▶ Assigned task
From first line to last, transcribe the listing exactly and skip any image.

▶ Recorded data

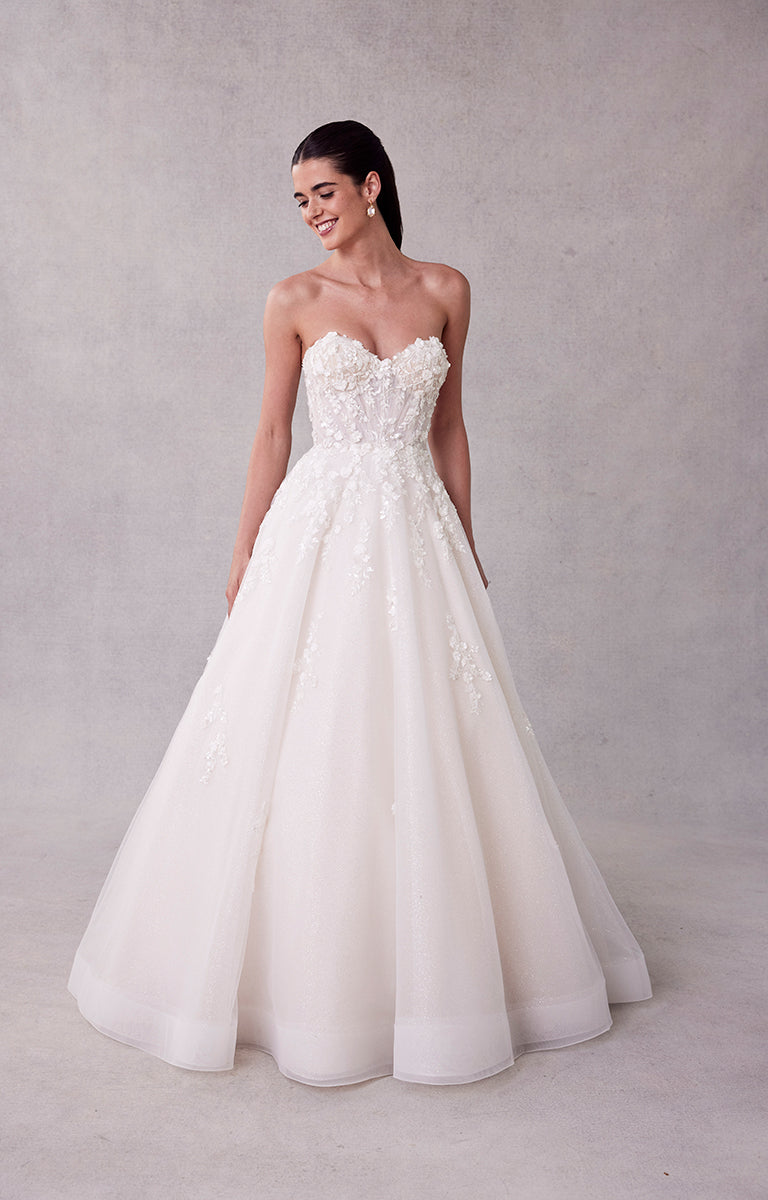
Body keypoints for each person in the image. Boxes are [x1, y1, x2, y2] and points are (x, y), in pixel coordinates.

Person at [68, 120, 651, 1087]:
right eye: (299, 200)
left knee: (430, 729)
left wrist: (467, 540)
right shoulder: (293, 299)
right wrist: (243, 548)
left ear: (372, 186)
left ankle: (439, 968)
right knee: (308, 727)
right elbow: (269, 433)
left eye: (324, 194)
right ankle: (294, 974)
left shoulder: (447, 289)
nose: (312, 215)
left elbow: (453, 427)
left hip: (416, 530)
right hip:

▶ Expected answer
Body keypoints for each person in the image. Boxes are [x1, y1, x2, y2] and points are (x, y), in pixel coordinates.

Person at [68, 120, 651, 1087]:
right eye: (299, 200)
left knee: (430, 729)
left wrist: (467, 540)
right shoulder: (293, 299)
right wrist: (243, 548)
left ear: (372, 186)
left ankle: (439, 968)
right knee: (308, 727)
right elbow: (269, 433)
left eye: (324, 194)
right ankle: (294, 974)
left shoulder: (447, 289)
nose: (312, 215)
left elbow: (453, 427)
left hip: (416, 530)
right hip:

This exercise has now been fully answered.